Monuments, Memorials and Peacebuilding

War memorials have long played a role in marking the transition from war to peace and in post-conflict recovery. Several members of the Visualising Peace team have researched the storytelling done by different war memorials, the perspectives they represent, and the potential they can have for driving conflict as much as mourning, remembering and recovering from it. We have benefited from collaboration with the Civil War Memorials VIP based at the University of St Andrews, and from a wealth of valuable scholarship on ancient and modern memorial practices. 
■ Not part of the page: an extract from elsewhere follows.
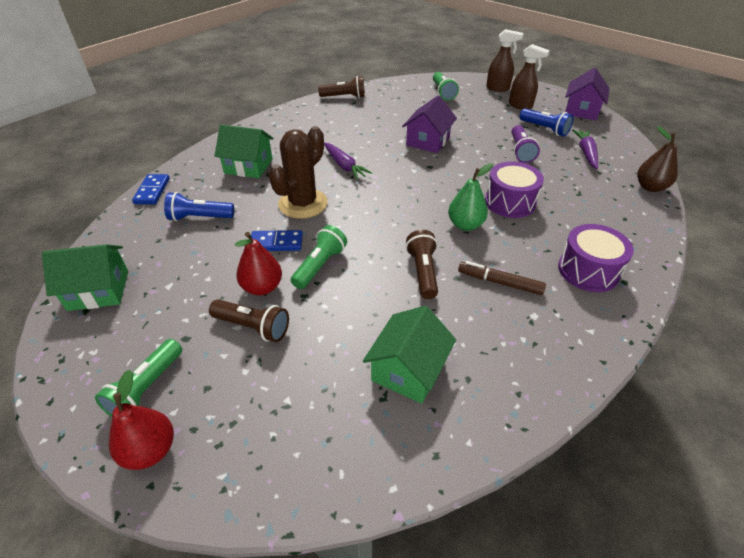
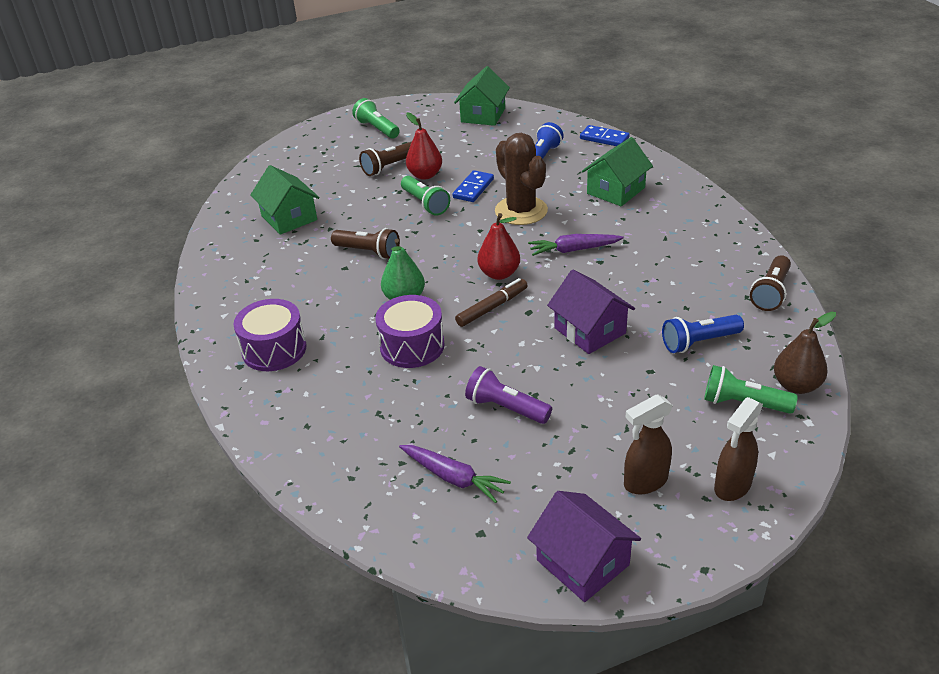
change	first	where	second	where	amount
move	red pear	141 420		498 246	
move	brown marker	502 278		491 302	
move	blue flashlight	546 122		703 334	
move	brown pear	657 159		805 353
  • Student Tao Yazaki has focused her research on civil war and post-conflict transitions in Sri Lanka. In this presentation, she looks at colonial legacies and their impact on peacebuilding, and also at media representations and memorialisation.
  • In a second presentation, which explores a series of international (not just Sri Lankan) case studies, Tao considers different trends in public and private memorialisation, the formation (or challenging) of collective memory through monuments, tensions between justice-seeking and stability (or a perpetrator’s peace) in memorial practices, and intergenerational remembering. 
  • In this analysis of several state-sponsored war memorials in Sri Lanka, Tao critiques their selective representation of history, their marginalisation of minority/oppressed voices, and the work they do to support the Sri Lankan government and its perpetrator’s peace.
  • Tao has included an item on the Hiroshima Peace Memorial Park in our Museum of Peace; and student Thomas Frost has written about the Sierra Leone Peace and Cultural Monument.
  • We have also featured Antony Seldon’s book The Path of Peace in our Museum, which centres on the ‘peace pilgrimage’ dreamt up by Second Lieutenant Douglas Gillsepie during WWI, as an alternative kind of war memorial; and we have a resource on Peace-Making through Remembrance in our Teaching Resources.